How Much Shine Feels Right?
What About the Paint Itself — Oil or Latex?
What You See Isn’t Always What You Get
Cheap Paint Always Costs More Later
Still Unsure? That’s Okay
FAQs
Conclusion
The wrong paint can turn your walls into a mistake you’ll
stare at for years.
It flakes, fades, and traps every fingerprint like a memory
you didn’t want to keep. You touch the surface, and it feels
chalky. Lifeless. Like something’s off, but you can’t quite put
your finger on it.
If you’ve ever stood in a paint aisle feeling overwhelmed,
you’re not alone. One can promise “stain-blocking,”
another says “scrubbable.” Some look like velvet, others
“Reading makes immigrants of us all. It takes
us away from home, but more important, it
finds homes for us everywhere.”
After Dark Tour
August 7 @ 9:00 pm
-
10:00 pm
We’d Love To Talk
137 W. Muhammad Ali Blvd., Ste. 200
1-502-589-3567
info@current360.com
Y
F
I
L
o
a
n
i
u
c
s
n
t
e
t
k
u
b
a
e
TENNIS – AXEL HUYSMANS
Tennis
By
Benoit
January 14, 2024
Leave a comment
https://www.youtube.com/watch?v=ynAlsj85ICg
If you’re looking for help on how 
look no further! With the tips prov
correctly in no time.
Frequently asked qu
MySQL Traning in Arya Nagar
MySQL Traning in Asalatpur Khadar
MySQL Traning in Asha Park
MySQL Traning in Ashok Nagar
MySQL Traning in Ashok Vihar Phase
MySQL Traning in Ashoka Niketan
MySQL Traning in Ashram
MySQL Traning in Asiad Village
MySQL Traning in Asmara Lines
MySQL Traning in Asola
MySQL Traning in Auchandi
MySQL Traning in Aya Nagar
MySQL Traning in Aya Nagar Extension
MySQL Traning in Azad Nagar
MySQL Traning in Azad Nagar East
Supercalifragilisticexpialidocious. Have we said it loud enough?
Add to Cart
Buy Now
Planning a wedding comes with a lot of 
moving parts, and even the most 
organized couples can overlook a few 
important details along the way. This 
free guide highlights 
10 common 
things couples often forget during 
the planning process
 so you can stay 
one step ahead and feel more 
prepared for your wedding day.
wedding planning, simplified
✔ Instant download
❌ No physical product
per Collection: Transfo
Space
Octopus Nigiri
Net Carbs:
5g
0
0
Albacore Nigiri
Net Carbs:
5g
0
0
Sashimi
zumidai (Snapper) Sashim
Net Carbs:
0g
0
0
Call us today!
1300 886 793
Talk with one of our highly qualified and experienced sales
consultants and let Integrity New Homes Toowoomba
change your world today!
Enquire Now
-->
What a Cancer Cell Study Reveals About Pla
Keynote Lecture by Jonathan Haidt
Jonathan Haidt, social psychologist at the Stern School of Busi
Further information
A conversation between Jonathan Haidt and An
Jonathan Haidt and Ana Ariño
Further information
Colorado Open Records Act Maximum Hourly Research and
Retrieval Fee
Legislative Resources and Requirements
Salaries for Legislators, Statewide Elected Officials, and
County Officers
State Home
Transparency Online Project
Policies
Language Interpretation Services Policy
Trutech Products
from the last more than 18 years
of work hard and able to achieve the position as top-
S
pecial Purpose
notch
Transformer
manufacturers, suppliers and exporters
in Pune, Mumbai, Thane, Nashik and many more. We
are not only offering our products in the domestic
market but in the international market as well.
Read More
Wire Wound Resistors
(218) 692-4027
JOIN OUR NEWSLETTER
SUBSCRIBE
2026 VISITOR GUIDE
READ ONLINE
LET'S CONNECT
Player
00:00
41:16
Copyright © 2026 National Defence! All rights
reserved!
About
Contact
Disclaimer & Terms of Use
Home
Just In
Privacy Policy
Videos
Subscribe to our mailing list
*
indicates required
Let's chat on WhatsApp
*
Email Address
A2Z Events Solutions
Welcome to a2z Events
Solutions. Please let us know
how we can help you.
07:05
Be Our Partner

________________

Task item: Could you rewrite the material from its first line through the line containing "Leave a comment", changing "walls" to "ceilings" and keeping every other line unchanged?

Written response:
How Much Shine Feels Right?
What About the Paint Itself — Oil or Latex?
What You See Isn’t Always What You Get
Cheap Paint Always Costs More Later
Still Unsure? That’s Okay
FAQs
Conclusion
The wrong paint can turn your ceilings into a mistake you’ll
stare at for years.
It flakes, fades, and traps every fingerprint like a memory
you didn’t want to keep. You touch the surface, and it feels
chalky. Lifeless. Like something’s off, but you can’t quite put
your finger on it.
If you’ve ever stood in a paint aisle feeling overwhelmed,
you’re not alone. One can promise “stain-blocking,”
another says “scrubbable.” Some look like velvet, others
“Reading makes immigrants of us all. It takes
us away from home, but more important, it
finds homes for us everywhere.”
After Dark Tour
August 7 @ 9:00 pm
-
10:00 pm
We’d Love To Talk
137 W. Muhammad Ali Blvd., Ste. 200
1-502-589-3567
info@current360.com
Y
F
I
L
o
a
n
i
u
c
s
n
t
e
t
k
u
b
a
e
TENNIS – AXEL HUYSMANS
Tennis
By
Benoit
January 14, 2024
Leave a comment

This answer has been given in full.